Types of Tax Breaks

In order to encourage certain behavior or provide special assistance, the government gives targeted relief to select groups of taxpayers. These “tax breaks” decrease the total amount of current income tax owed by individuals and organizations. Tax breaks come in five major forms: tax exemptions, tax exclusions, tax deferrals, tax credits, and tax deductions.

Exemptions

Tax exemptions reduce taxable income. They provide organizations and individuals with relief on either a complete, reduced, or partial basis. For example, charitable and religious entities which operate under IRS Code Section 501(c)(3) do not have to pay federal income tax. Also, investors are exempt from paying taxes on the interest of tax-free municipal bonds. In addition, certain veterans are eligible for property tax exemptions.

Exclusions

Tax exclusions are items on a tax return which, though reported, are not taxed. In 2021, donors could give recipients up to $15,000 in money or property each year without incurring a federal gift tax. Individuals may exclude up to $250,000 (and couples may exclude up to $500,000) in gains from the sale of their primary residence. Also, corporate stockholders can exclude from 50 percent to 65 percent of dividend income received from other domestic companies.

Deferrals

Tax deferrals enable taxpayers to postpone tax liability on present income until some future point. For example, retirement programs such as 401(k)s and IRAs allow investors to delay tax payment on fund contributions and earnings until after withdrawal.

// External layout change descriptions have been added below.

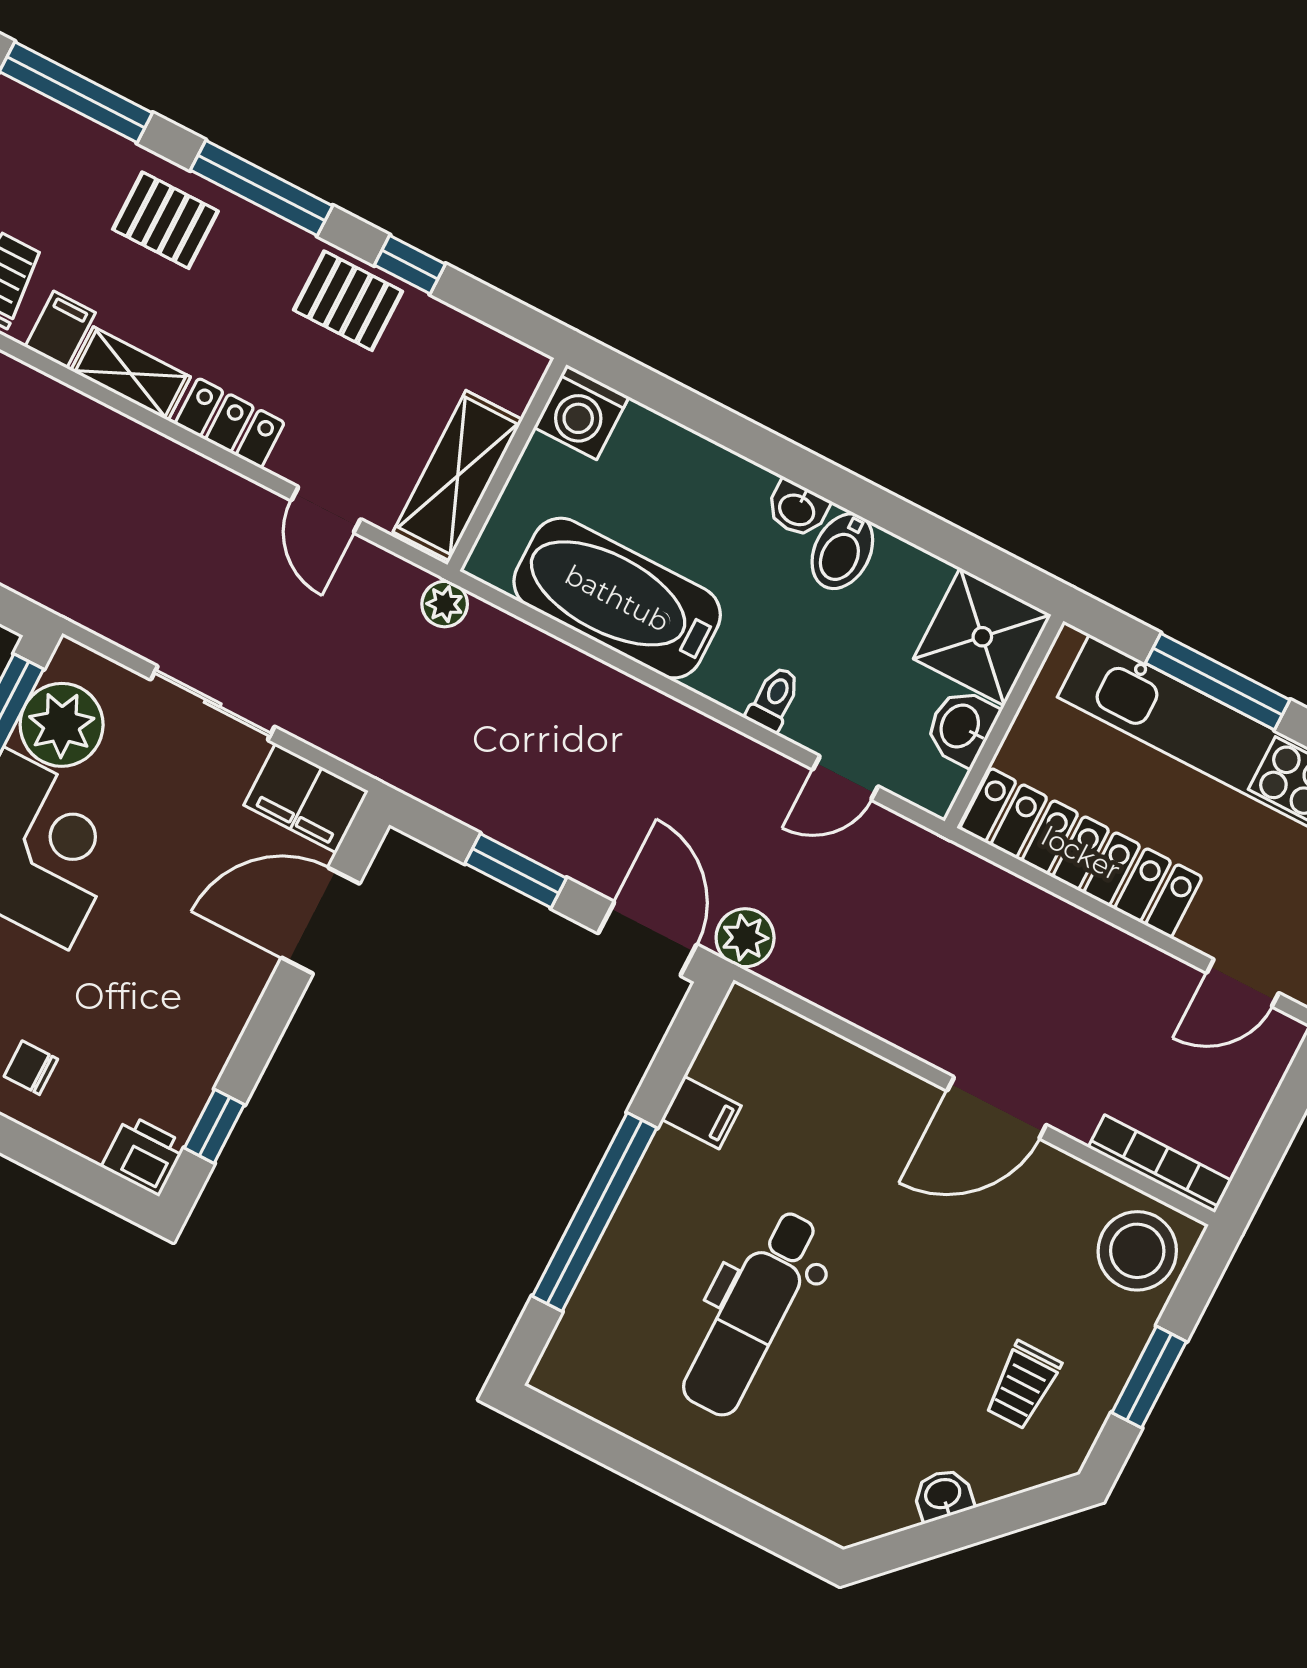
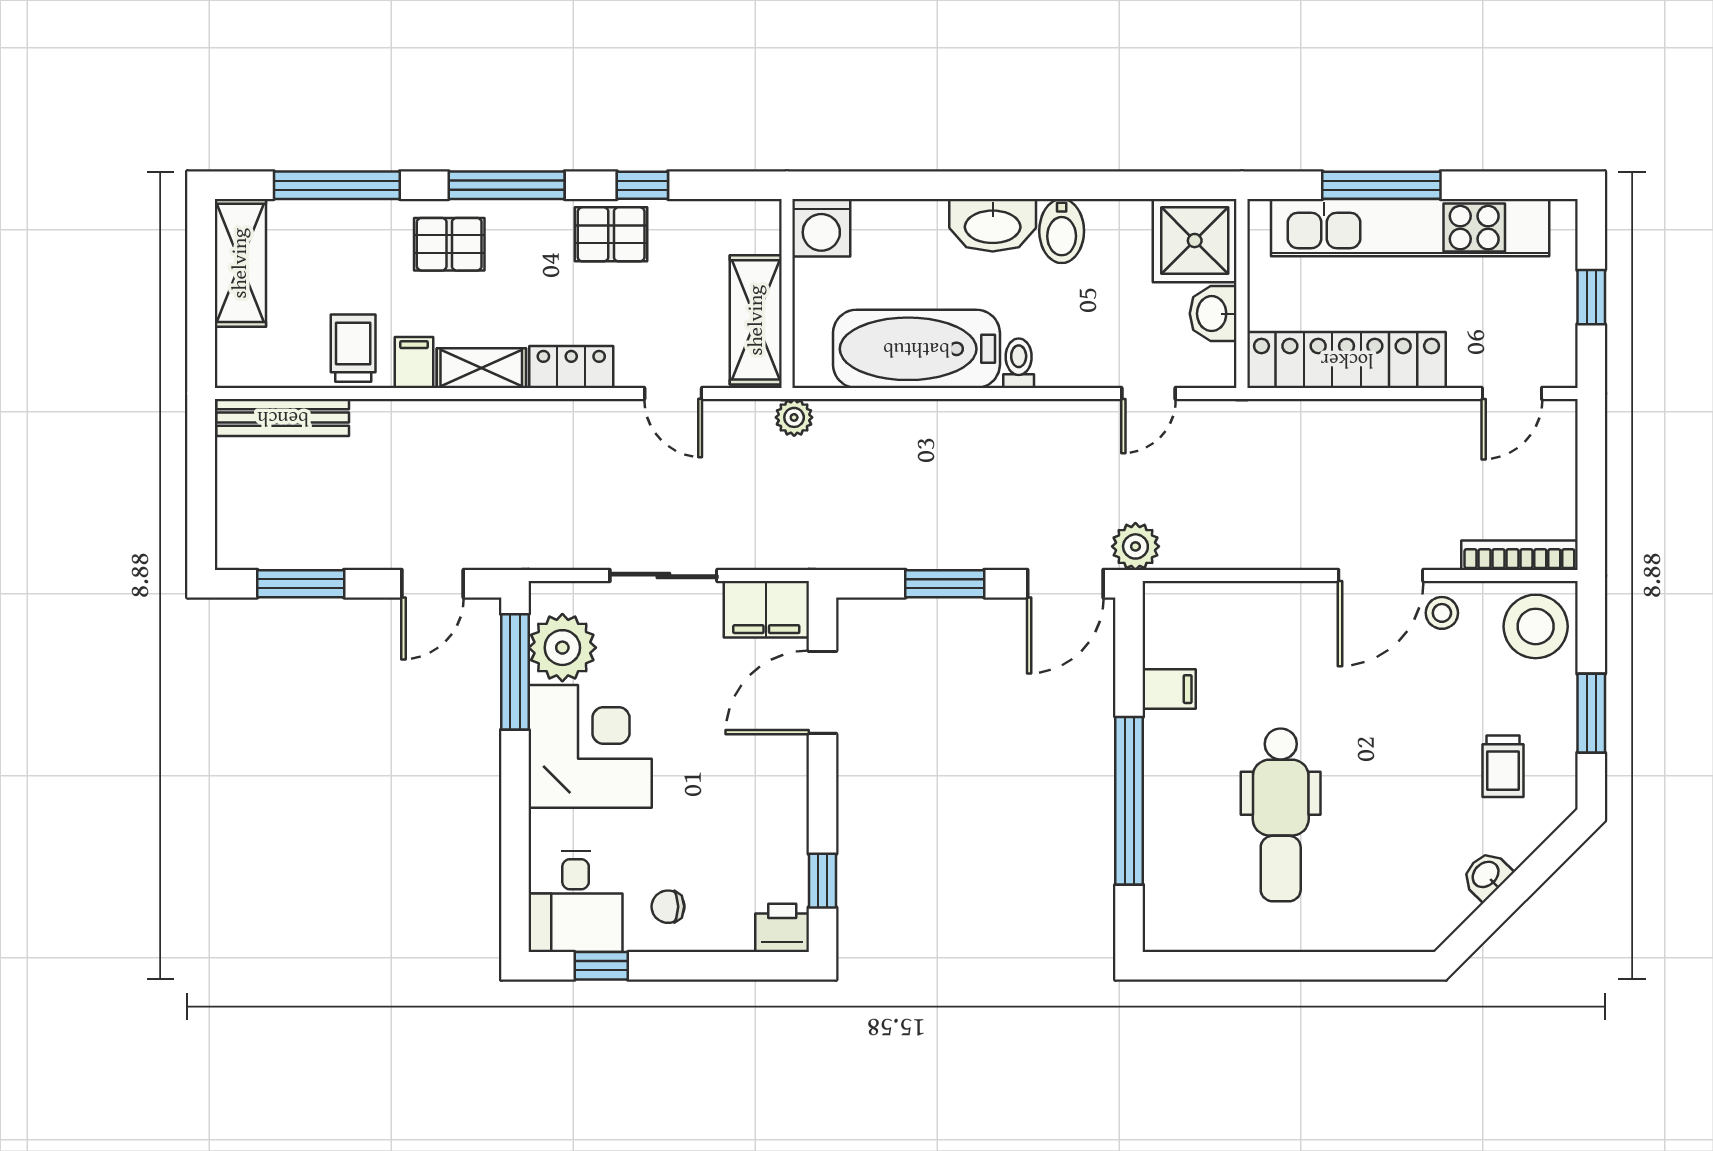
washbasin: (797, 509) -> (993, 225), width x1.91, depth x1.45
toilet: (774, 699) -> (1019, 363), moved
door: (647, 939) -> (1065, 584), swing flipped
stool: (1042, 1183) -> (1442, 613), added

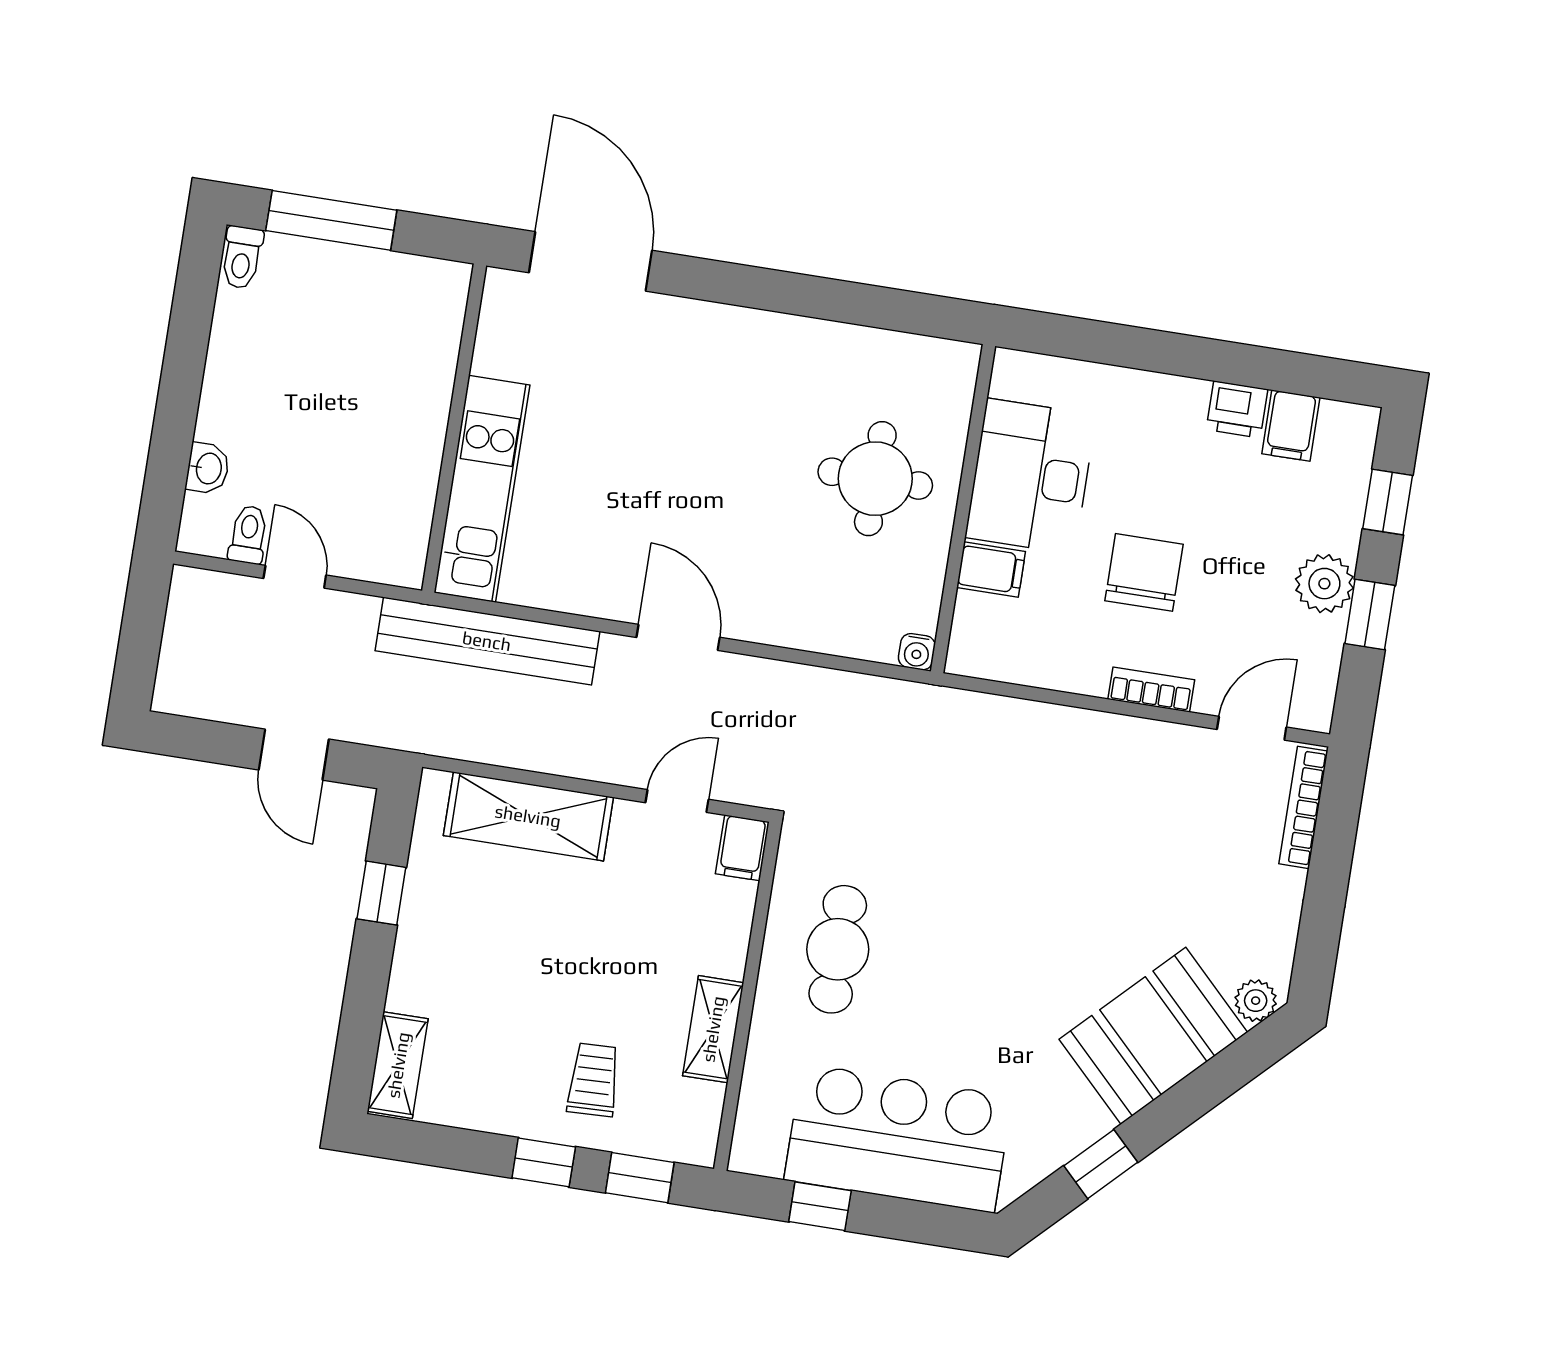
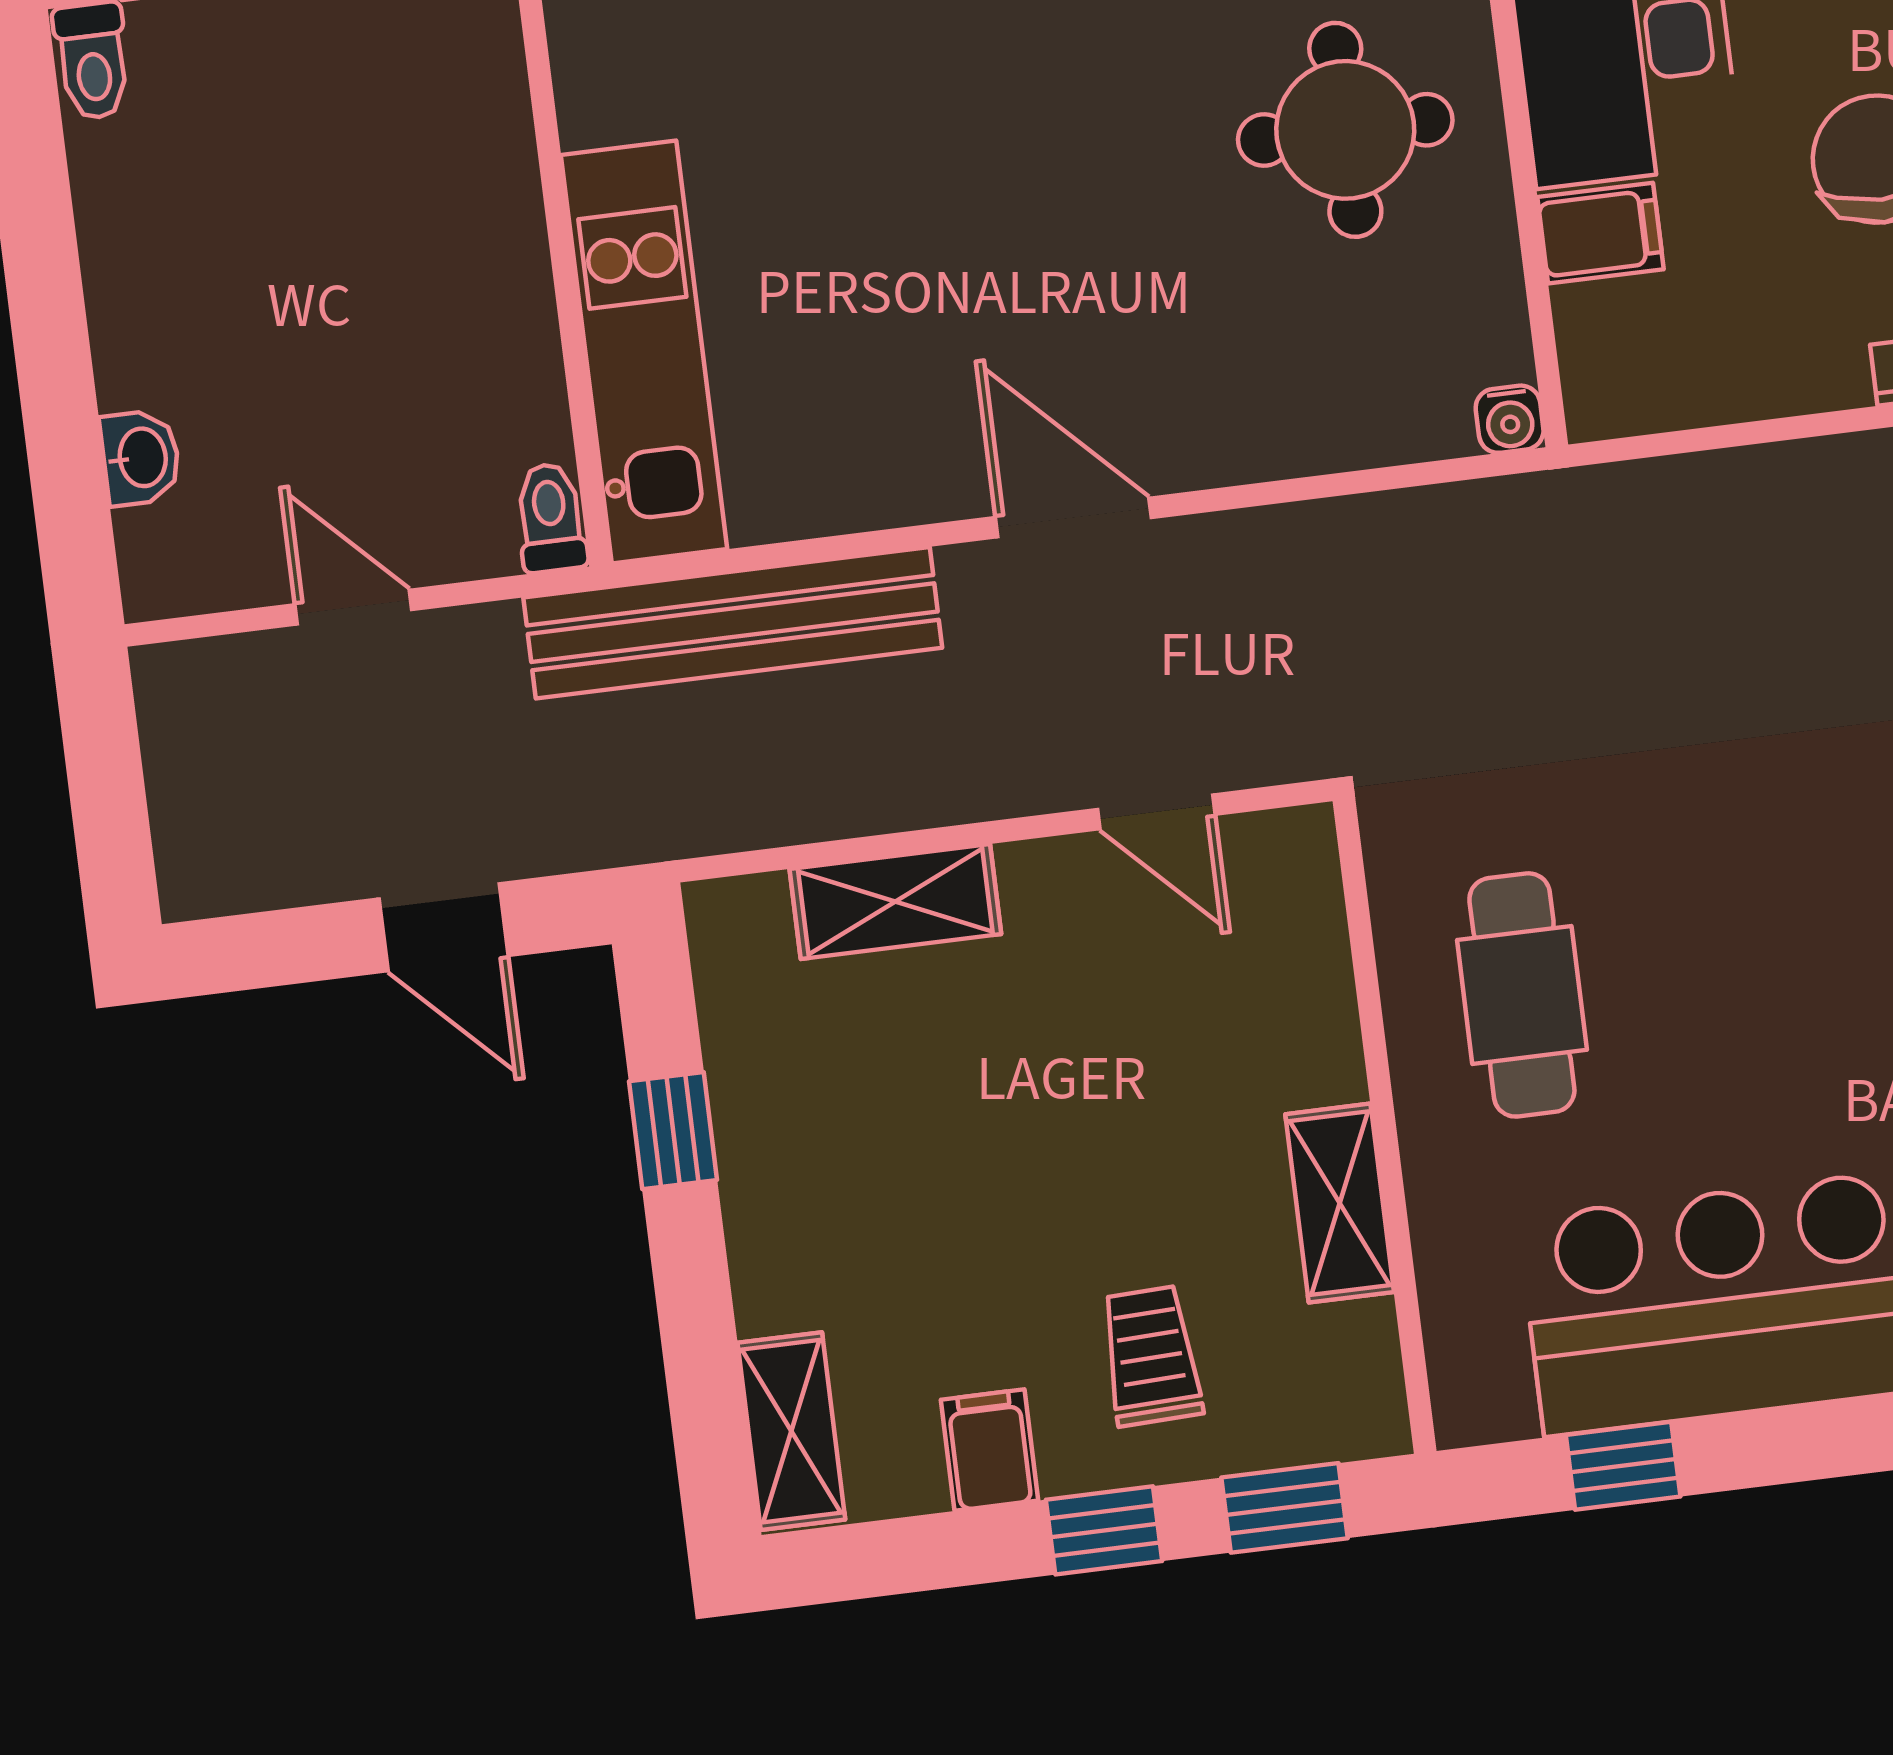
toilet: (248, 535) -> (551, 518), moved
door: (677, 801) -> (1156, 812), swing flipped
shelving: (528, 816) -> (895, 901), width x0.67, depth x0.75
filing cabinet: (742, 848) -> (989, 1450), moved, turned 180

Tax deferral benefits retirement plan investors in three ways: Because they make pre-tax fund contributions, investors decrease their current income tax liability; because interest, dividends and capital gains within the account grow tax-free, investors enjoy an increased opportunity for earnings growth; and because they generally retire in lower income brackets, investors pay less in taxes upon withdrawal.

Credits

Tax credits are dollar-for-dollar reductions in taxes due. For example, the Earned Income Tax Credit provides low-income workers with a refundable tax credit of up to $6,728. Also, the American Opportunity Tax Credit provides eligible students a tax credit of up to $2,500 for qualified education expenses. Further, other valuable credits include reductions for childcare, adoption, residential energy, and health coverage.

Deductions

The most popular type of tax break, the tax deduction enables taxpayers to reduce their gross incomes and their tax bills accordingly. There are two major categories of deductions: standard deductions and itemized deductions.

Standard Deductions

Most taxpayers claim the standard deduction, which is a dollar-amount reduction of total income taxes owed. The basic standard deduction adjusts each year for inflation and varies according to filing status. Thus, in 2021, the standard deduction was $12,550 for single filers. Meanwhile, it was $25,100 for marrieds filing jointly and $18,800 for heads of household.

Itemized Deductions

Some taxpayers benefit more from itemizing deductions. Money spent on medical care, mortgage interest, taxes, charitable contributions and casualty losses can reduce tax liability. According to the IRS, if the total amount spent on these categories exceeds the standard deduction, the taxpayer should consider itemizing.